----- EXERCISE DATA -----

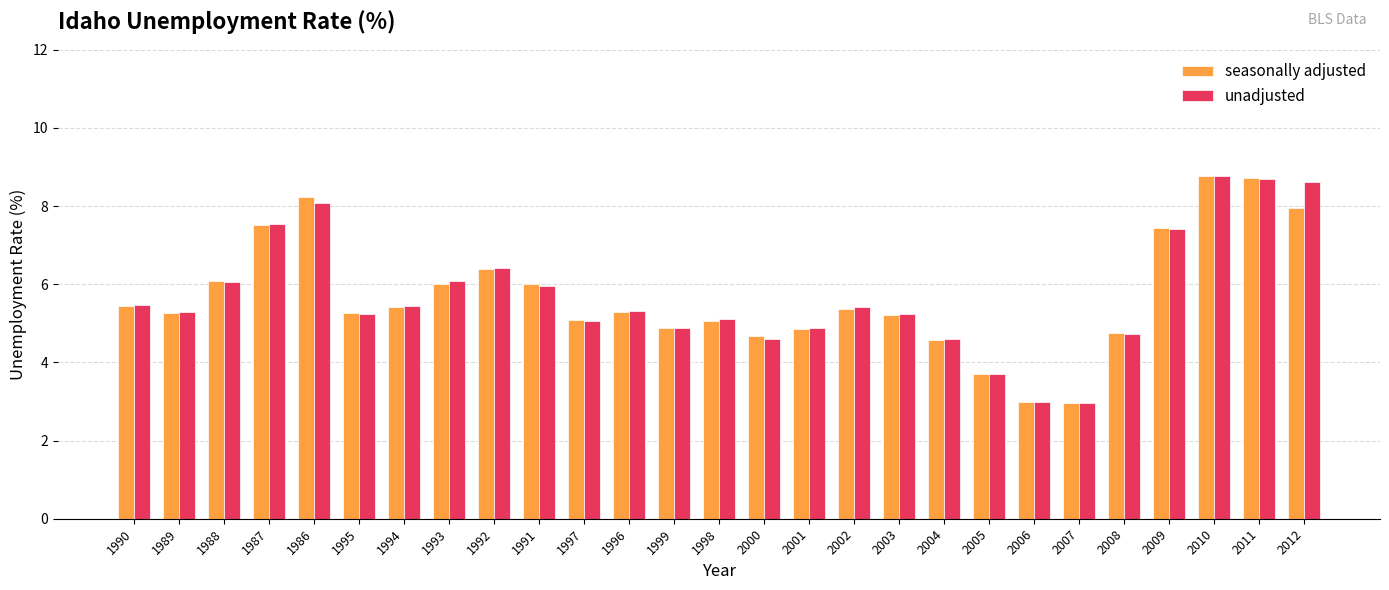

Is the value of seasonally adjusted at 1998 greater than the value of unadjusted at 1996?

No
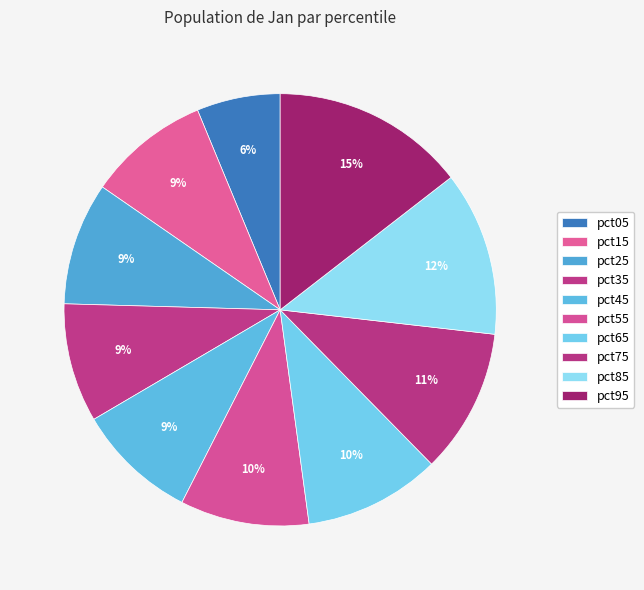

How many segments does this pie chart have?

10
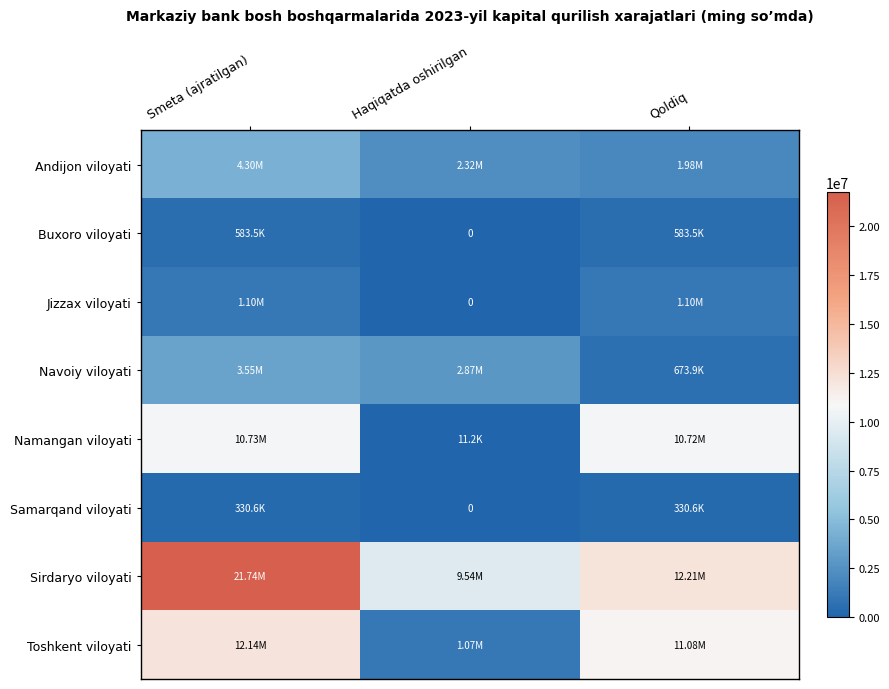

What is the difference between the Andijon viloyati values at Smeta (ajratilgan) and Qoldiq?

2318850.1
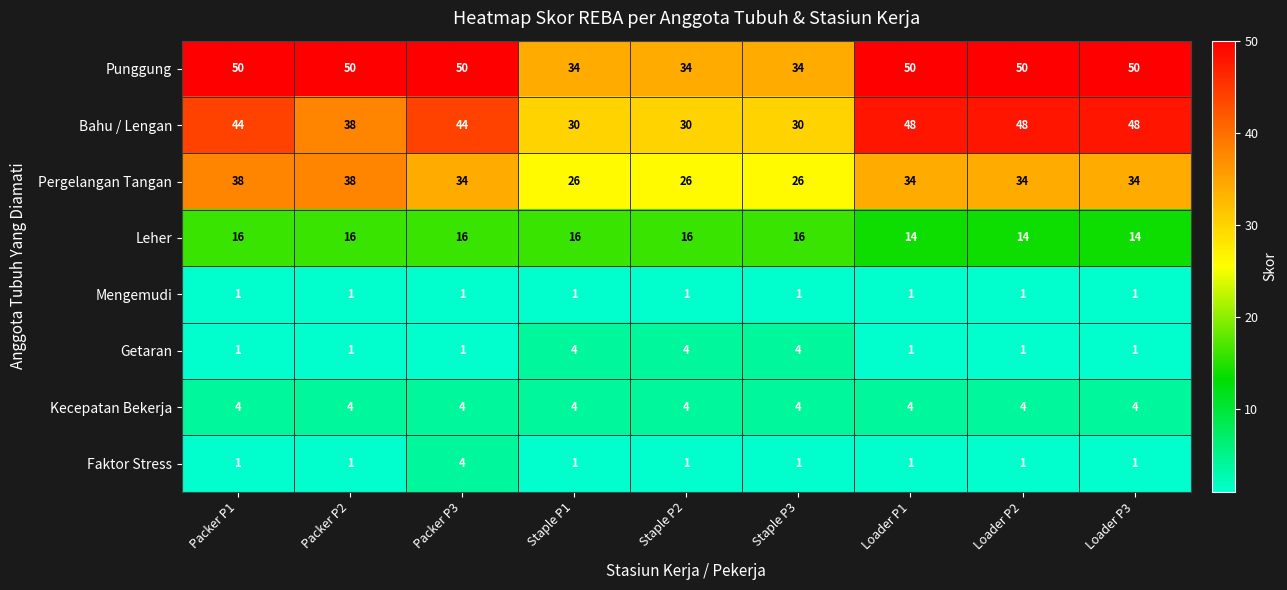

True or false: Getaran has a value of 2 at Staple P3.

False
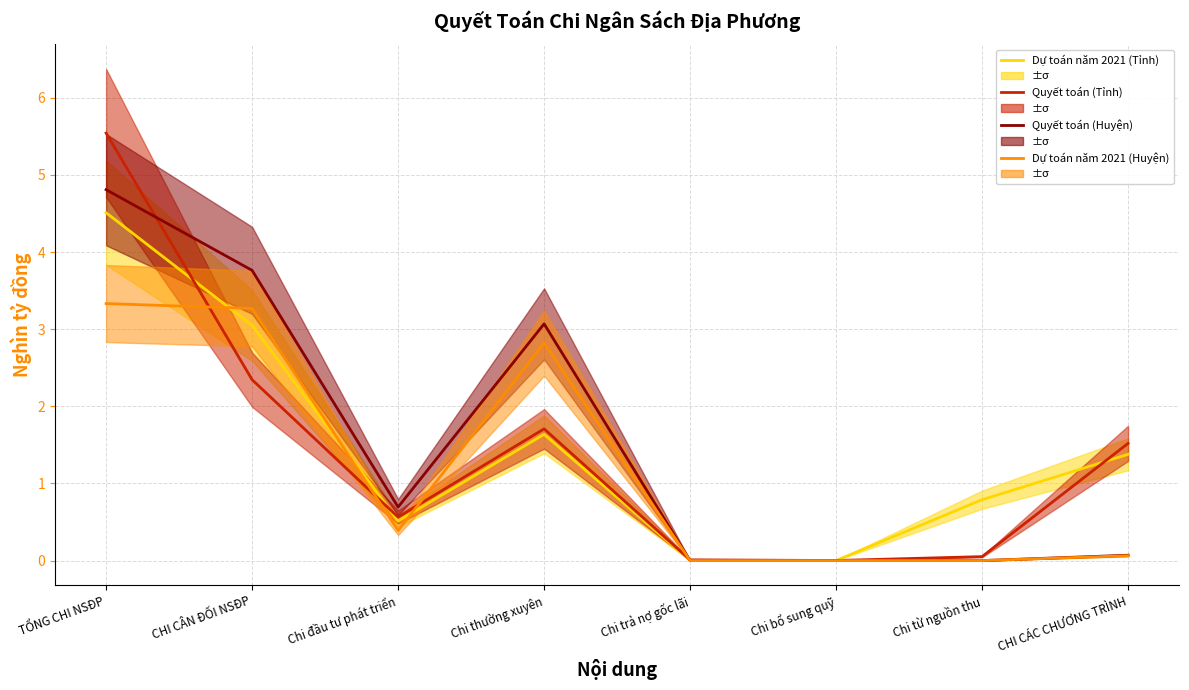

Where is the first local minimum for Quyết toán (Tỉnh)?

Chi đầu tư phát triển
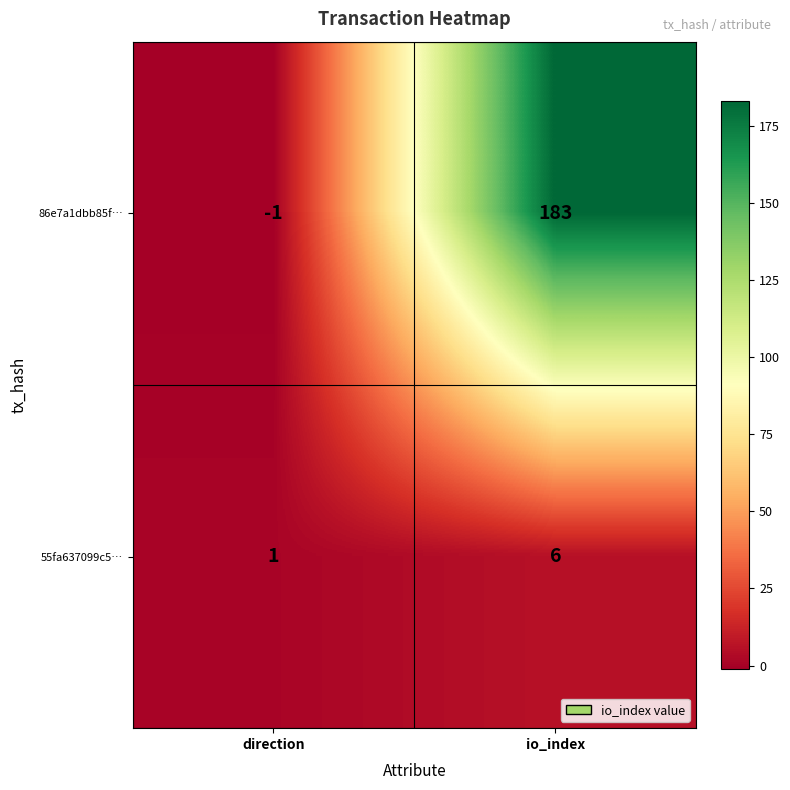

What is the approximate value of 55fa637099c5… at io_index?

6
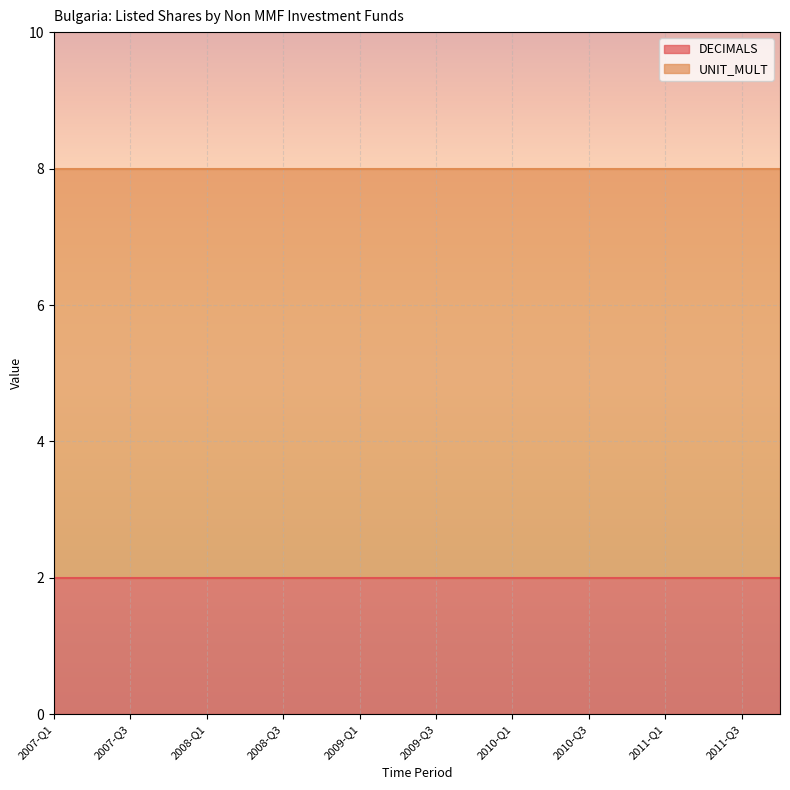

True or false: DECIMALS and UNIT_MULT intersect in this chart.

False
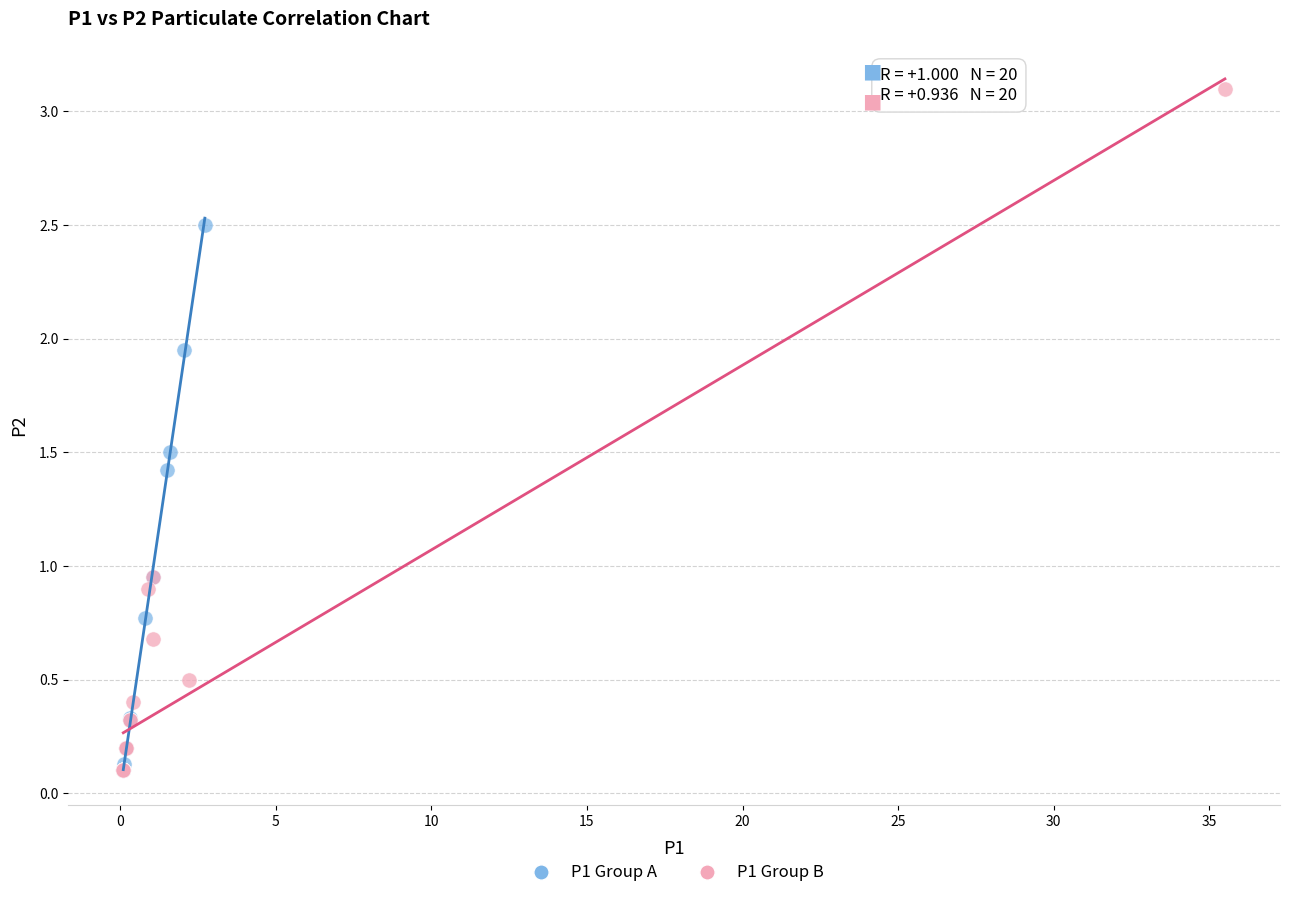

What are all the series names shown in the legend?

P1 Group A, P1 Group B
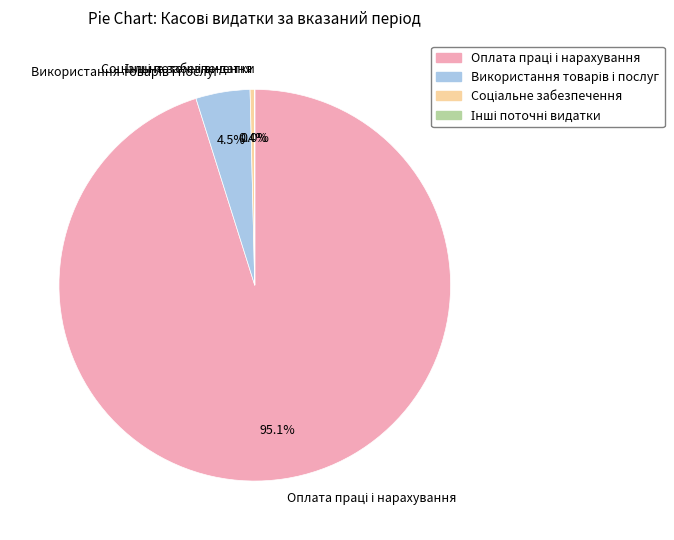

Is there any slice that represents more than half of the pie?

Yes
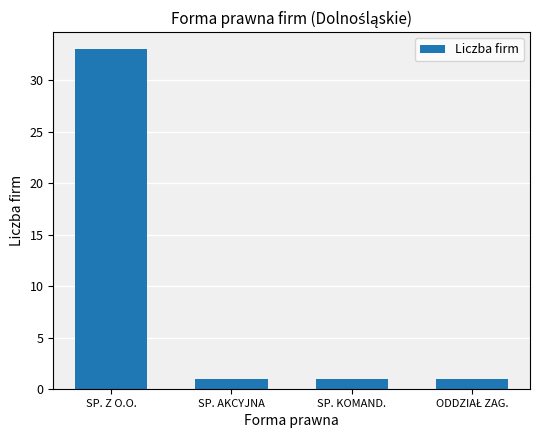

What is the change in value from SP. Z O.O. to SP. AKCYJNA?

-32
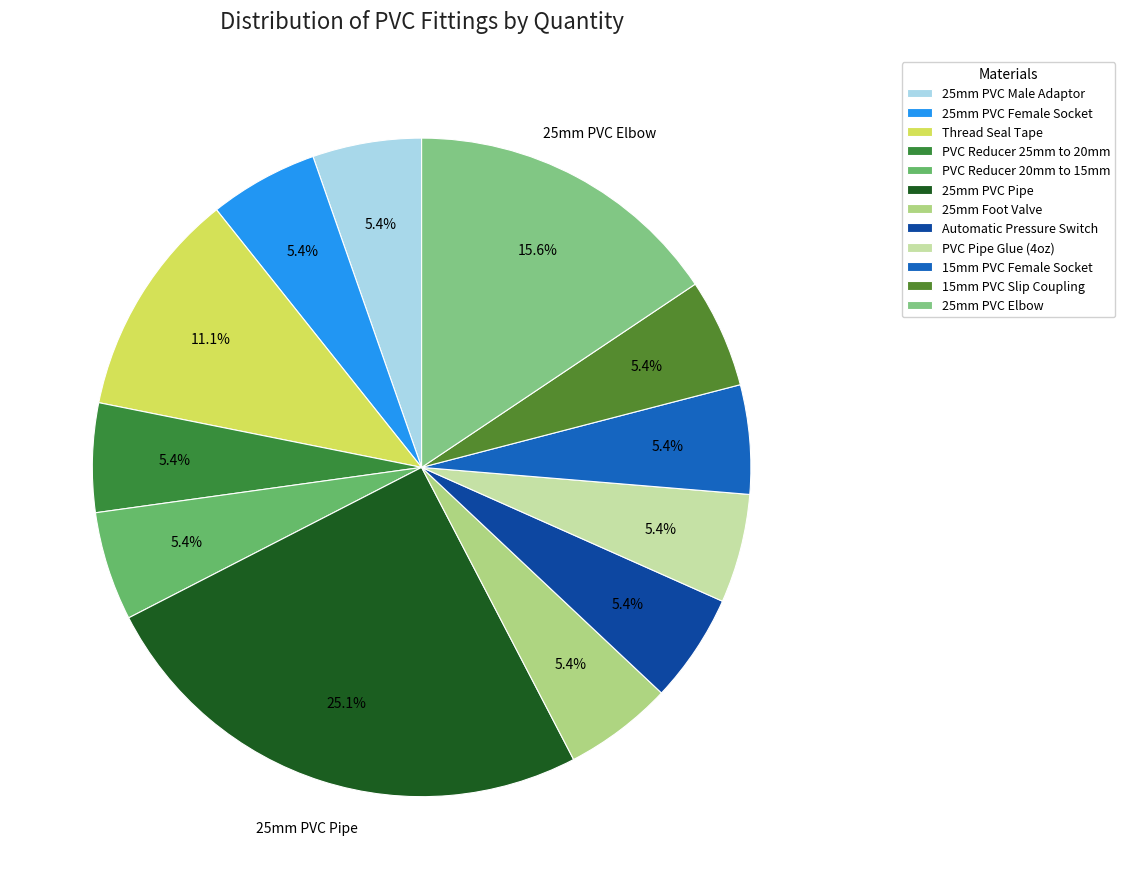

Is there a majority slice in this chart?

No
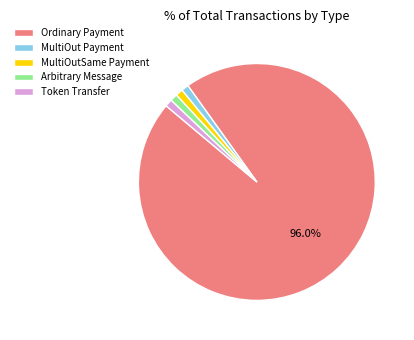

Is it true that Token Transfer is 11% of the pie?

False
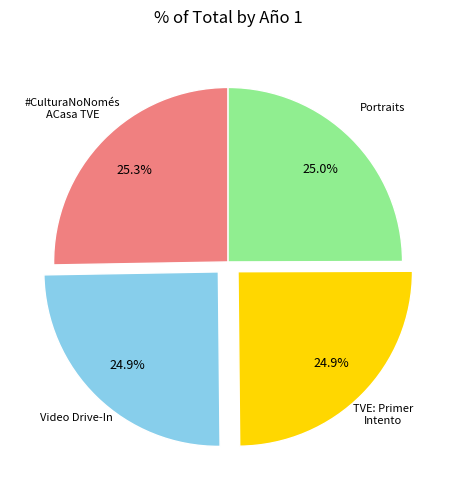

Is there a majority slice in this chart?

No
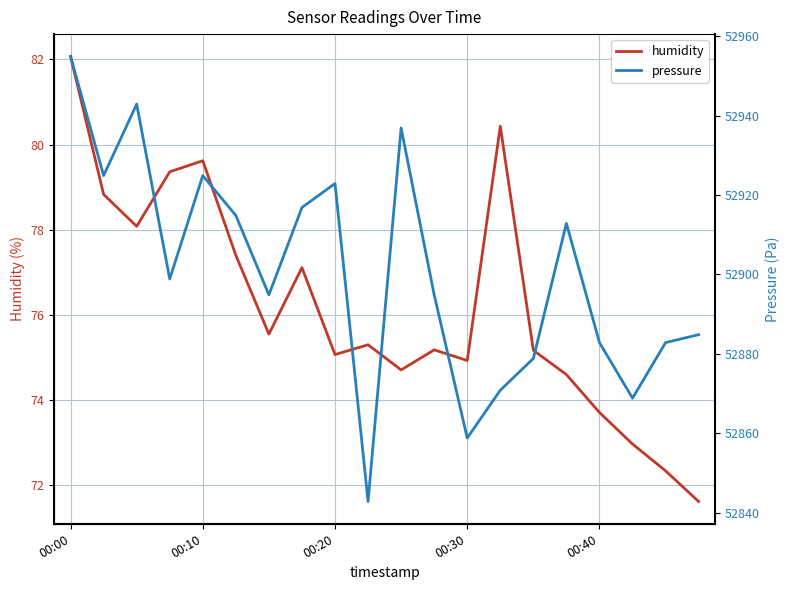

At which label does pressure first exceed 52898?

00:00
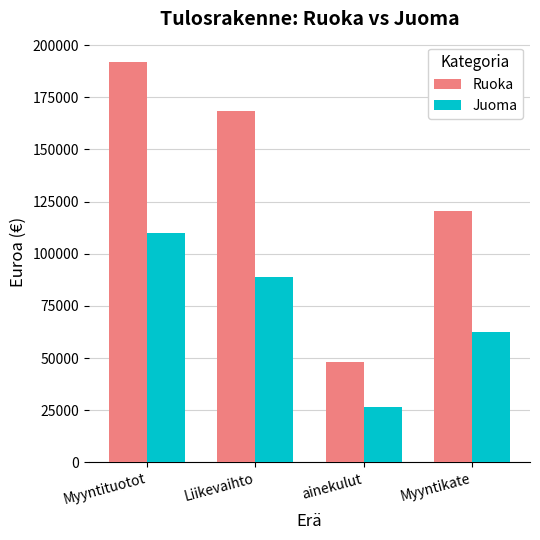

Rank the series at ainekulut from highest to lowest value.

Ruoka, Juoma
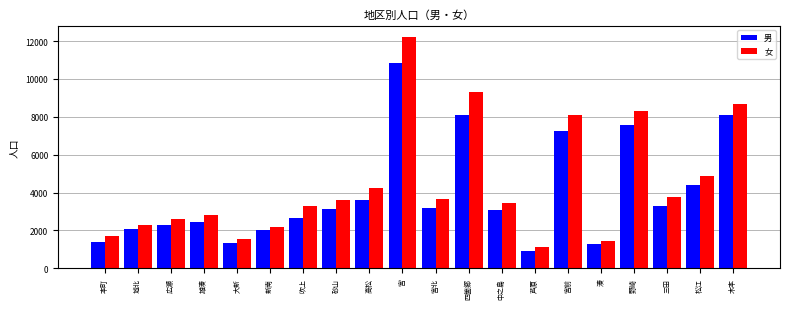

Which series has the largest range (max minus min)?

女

-----

» TASK STATEMENT: Write out all of the lines again, leaving out the pictures, and substitute "dominant slice" for "majority slice" everywhere it occurs. Keep everything else unchanged.

» RESPONSE:
Is the value of seasonally adjusted at 1998 greater than the value of unadjusted at 1996?

No

How many segments does this pie chart have?

10

What is the difference between the Andijon viloyati values at Smeta (ajratilgan) and Qoldiq?

2318850.1

True or false: Getaran has a value of 2 at Staple P3.

False

Where is the first local minimum for Quyết toán (Tỉnh)?

Chi đầu tư phát triển

What is the approximate value of 55fa637099c5… at io_index?

6

True or false: DECIMALS and UNIT_MULT intersect in this chart.

False

What are all the series names shown in the legend?

P1 Group A, P1 Group B

Is there any slice that represents more than half of the pie?

Yes

What is the change in value from SP. Z O.O. to SP. AKCYJNA?

-32

Is there a dominant slice in this chart?

No

Is it true that Token Transfer is 11% of the pie?

False

Is there a dominant slice in this chart?

No

At which label does pressure first exceed 52898?

00:00

Rank the series at ainekulut from highest to lowest value.

Ruoka, Juoma

Which series has the largest range (max minus min)?

女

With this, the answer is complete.